* [EXTRACTED TEXT]
Numerical simulations are the best approximation to experimental laboratories in cosmology. However, running the simulation is only the first step. Interpreting and analysing the outputs is an essential component of the discovery process, but the large size and high dimensionality of cosmological simulations severely limit the interpretability of their predictions. We will present a new assumption-free approach and tools to maximize scientific discoveries using cosmological simulations. The tools can be applied to today’s largest simulations and will be essential to solve the extreme data access, exploration, and analysis challenges posed by the exascale computing era. Our software tools can run on both local machines and HPC resources. They automatically learn compact representations of complex objects such as simulated or observed galaxies in a low-dimensional space that naturally describes their features. The data is then seamlessly projected onto this representation space for interactive inspection, visual interpretation, sample selection, and local analysis. We will demonstrate the workflow using ~60k simulated galaxies from IllustrisTNG to render an interactive visualization of a morphological similarity space on the surface of a hierarchical sphere designed to handle arbitrarily large simulations containing millions of galaxies. Lastly, we will discuss the potential use of the tool for the robust comparison of simulations with multimodal data from large galaxy surveys, including model selection and simulation-based inference.

* [PROBLEM TO WORK ON]
Answer these questions from the text on cosmological simulations:
(a) What severely limits the interpretability of the predictions of cosmological simulations?
(b) On what computing resources can the software tools run?
(c) How many simulated galaxies, and from which simulation, are used to demonstrate the workflow?

* [DATA RECORDS]
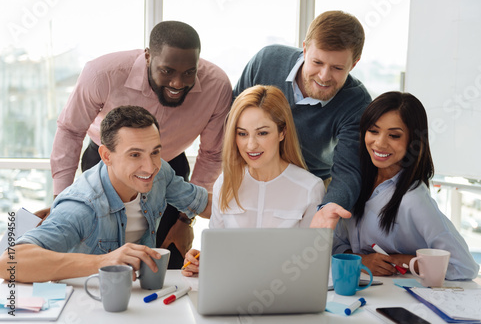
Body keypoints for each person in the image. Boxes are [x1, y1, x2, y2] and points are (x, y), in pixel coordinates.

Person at [47, 21, 232, 268]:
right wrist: (61, 201)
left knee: (169, 258)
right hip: (107, 160)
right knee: (102, 250)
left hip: (169, 162)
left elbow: (211, 156)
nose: (178, 83)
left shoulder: (217, 85)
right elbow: (70, 130)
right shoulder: (101, 74)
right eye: (167, 71)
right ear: (147, 57)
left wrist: (184, 221)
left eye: (189, 72)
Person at [0, 106, 211, 283]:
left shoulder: (160, 172)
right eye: (135, 155)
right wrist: (102, 262)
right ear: (106, 156)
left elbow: (204, 204)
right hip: (86, 304)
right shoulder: (81, 207)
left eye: (155, 152)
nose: (150, 167)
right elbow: (9, 262)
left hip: (139, 297)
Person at [182, 85, 351, 277]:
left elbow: (312, 265)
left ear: (282, 132)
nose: (251, 145)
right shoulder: (226, 182)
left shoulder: (309, 188)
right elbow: (218, 252)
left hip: (284, 294)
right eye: (242, 133)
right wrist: (202, 261)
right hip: (231, 293)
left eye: (262, 133)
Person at [233, 10, 371, 222]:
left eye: (337, 68)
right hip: (251, 174)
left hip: (311, 186)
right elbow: (231, 119)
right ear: (305, 49)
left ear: (353, 64)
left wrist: (330, 207)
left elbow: (348, 170)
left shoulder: (356, 102)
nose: (324, 76)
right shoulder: (266, 61)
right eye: (317, 62)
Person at [331, 91, 479, 280]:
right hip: (355, 287)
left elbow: (464, 267)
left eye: (394, 135)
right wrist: (362, 260)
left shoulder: (413, 198)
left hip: (395, 296)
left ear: (413, 141)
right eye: (373, 131)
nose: (380, 143)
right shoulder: (355, 182)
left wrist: (406, 260)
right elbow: (336, 244)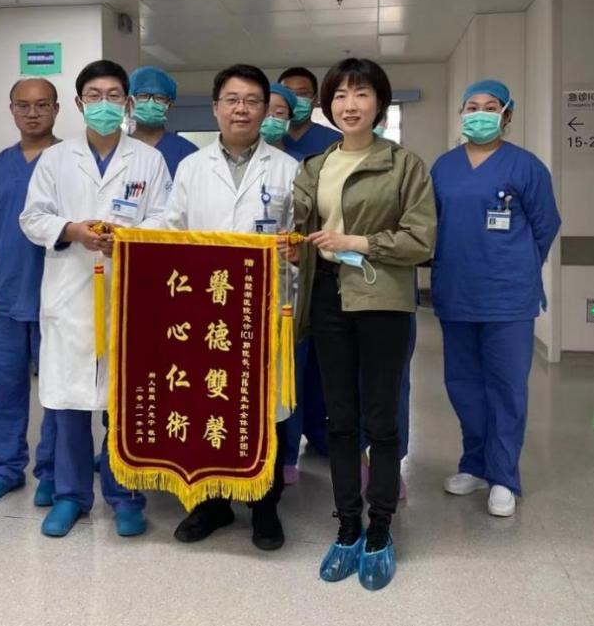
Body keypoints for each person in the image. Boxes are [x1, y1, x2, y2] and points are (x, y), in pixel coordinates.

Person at [292, 58, 436, 591]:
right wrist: (294, 246)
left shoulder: (404, 165)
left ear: (380, 103)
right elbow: (301, 229)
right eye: (340, 96)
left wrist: (359, 242)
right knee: (340, 420)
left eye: (361, 94)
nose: (349, 105)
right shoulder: (315, 165)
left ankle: (380, 530)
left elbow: (421, 240)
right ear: (327, 105)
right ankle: (347, 526)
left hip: (382, 298)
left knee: (381, 419)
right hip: (328, 296)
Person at [20, 59, 171, 539]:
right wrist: (73, 230)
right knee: (67, 404)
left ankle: (126, 496)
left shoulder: (148, 160)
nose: (103, 104)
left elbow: (167, 218)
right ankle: (71, 496)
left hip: (129, 295)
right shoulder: (55, 159)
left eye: (113, 96)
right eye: (94, 96)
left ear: (127, 103)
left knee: (124, 404)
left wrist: (127, 236)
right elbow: (32, 217)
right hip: (69, 295)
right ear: (79, 103)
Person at [163, 64, 299, 552]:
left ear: (266, 110)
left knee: (266, 409)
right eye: (232, 100)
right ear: (216, 107)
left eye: (252, 101)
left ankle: (265, 507)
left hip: (264, 308)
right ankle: (212, 503)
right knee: (209, 403)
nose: (241, 109)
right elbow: (171, 231)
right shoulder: (192, 168)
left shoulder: (288, 169)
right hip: (205, 308)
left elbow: (300, 238)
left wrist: (294, 255)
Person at [431, 79, 560, 518]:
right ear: (461, 114)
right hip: (456, 291)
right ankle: (474, 464)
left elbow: (545, 226)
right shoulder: (444, 167)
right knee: (463, 385)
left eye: (490, 107)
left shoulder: (526, 167)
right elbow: (431, 225)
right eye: (472, 107)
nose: (480, 114)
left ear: (507, 115)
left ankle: (504, 476)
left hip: (508, 297)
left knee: (505, 387)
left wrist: (514, 264)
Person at [0, 78, 60, 507]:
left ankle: (54, 472)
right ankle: (3, 469)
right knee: (2, 389)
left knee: (57, 394)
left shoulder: (70, 162)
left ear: (57, 109)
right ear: (12, 110)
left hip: (58, 296)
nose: (32, 113)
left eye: (41, 105)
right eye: (23, 105)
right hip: (4, 295)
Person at [274, 69, 338, 484]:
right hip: (265, 278)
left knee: (314, 367)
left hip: (317, 267)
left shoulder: (329, 144)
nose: (292, 103)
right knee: (285, 368)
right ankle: (285, 452)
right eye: (283, 97)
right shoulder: (265, 145)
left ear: (314, 100)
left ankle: (317, 435)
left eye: (301, 95)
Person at [128, 65, 198, 177]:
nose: (150, 103)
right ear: (130, 102)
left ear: (169, 105)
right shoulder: (117, 148)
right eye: (143, 96)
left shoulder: (187, 152)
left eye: (159, 98)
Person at [277, 66, 342, 160]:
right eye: (287, 94)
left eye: (302, 94)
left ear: (315, 100)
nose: (294, 99)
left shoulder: (334, 140)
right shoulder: (267, 137)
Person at [260, 82, 295, 147]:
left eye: (279, 112)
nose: (270, 119)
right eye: (264, 111)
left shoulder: (295, 154)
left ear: (289, 118)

* [TASK SOLUTION]
(a) The large size and high dimensionality of cosmological simulations.
(b) Both local machines and HPC resources.
(c) About 60k simulated galaxies from IllustrisTNG.